Tutors: Mathias Bourgoin, Julien Tesson

Tezos is a blockchain developed with a focus on governance and security. To this end, Nomadic Labs contributes to an implementation of the Tezos blockchain written in OCaml, a strongly typed functional language. In addition, Nomadic Labs applies formal verification and testing.

Blockchains are decentralized ledgers managed using a distributed peer-to-peer network. Different entities can interact with/within this network: nodes that share a replicated state of the ledger, validators that handle the validity of operations and aggregate them into blocks, etc.

In classic blockchains, each node has to validate each newly received block, validating each operation applied on the chain ledger state and if necessary running each smart contract calls it may contain.

Depending on the popularity of the blockchain, it might mean long and costly computations that may be inducing a smaller operation throughput and higher fees.

A popular solution to this performance issue is to distribute computations between peers.
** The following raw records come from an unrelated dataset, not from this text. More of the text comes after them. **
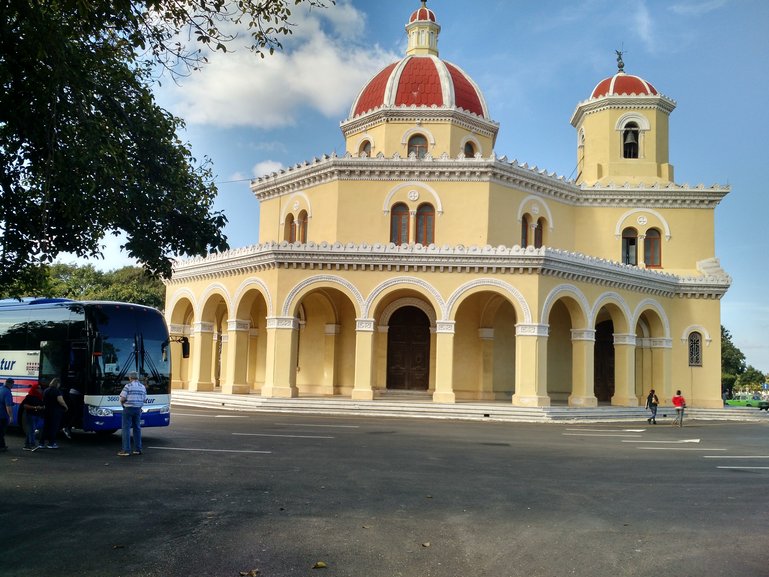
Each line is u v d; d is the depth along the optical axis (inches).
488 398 1232.2
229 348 1237.1
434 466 571.8
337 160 1264.8
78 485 466.0
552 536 355.6
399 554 319.6
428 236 1261.1
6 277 580.4
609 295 1237.1
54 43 392.8
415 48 1524.4
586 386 1173.7
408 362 1264.8
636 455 685.9
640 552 330.3
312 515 389.1
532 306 1104.8
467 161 1243.2
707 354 1375.5
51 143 416.8
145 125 520.4
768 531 374.6
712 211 1430.9
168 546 324.2
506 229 1273.4
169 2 436.1
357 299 1131.9
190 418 940.6
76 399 700.7
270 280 1157.7
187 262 1360.7
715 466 621.3
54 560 302.0
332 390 1258.0
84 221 501.7
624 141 1493.6
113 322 714.8
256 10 454.6
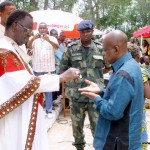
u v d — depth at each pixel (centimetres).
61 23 884
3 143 246
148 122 650
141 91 244
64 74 252
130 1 3094
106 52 250
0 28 309
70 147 501
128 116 240
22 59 254
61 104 776
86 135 557
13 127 246
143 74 302
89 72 400
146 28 1131
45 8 2541
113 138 245
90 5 2931
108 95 246
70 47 408
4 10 312
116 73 241
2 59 238
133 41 1179
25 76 242
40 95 260
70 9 2736
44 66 619
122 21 3100
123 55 248
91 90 269
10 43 248
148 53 1112
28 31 249
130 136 240
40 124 258
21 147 246
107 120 251
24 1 1902
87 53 401
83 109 411
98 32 1281
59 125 634
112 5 2991
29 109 247
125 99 232
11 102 237
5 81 238
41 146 257
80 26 392
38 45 615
This is commonly known as sharding in the blockchain ecosystem. Multiple kinds of sharding exist.1 They depend on what is distributed (e.g. storage vs. computation) and the way of implementing it. Sharding is still a cutting-edge exploratory field mixing several aspects of computer science including distributed systems and consensus algorithms in adversarial systems.

Goals

The goal of this internship is to experiment with the sharding on Tezos. In sharding, the blockchain is split into shards. Here, we will consider each shard as a sub network of the whole Tezos network.

A first step will be to distribute validation, keeping the shared replicated context between shards. In this implementation, block producers (that are called bakers in Tezos) will create blocks divided in domains, each domain being associated with a chunk of operations in the block. In this step, shard nodes will only validate the operations associated with their respective domains, ignoring/trusting other block parts.

A second step will be focused on the distribution of the context (the shared state of the ledger) by domains. This will lead to synchronization issues between shards in case of inter-domains operations.

A final step might imply exploring the solving of consensus issues where, in realistic systems, each shard cannot blindly trust other shards.

Requirements

You should already be familiar with OCaml. Knowledge of distributed systems would be a plus.

Internship Context

You will work at the Nomadic Labs' offices in Paris or Grenoble.

Participating in a large scale open-source project you will have to rapidly learn to use collaborative tools (Git, merge request, issues, gitlab, continuous integration, documentation) and to communicate about your work. The final results might be presented at an international conference or workshop.

You will have a designated advisor at Nomadic Labs and will have to work independently and to propose thoroughly-considered solutions to the different problems you will have to solve. You will be encouraged to seek advice from members of the team.

Intellectual Property

All material produced (essays, documentation, code, etc.) will be released under an open source license (e.g. MIT or CC).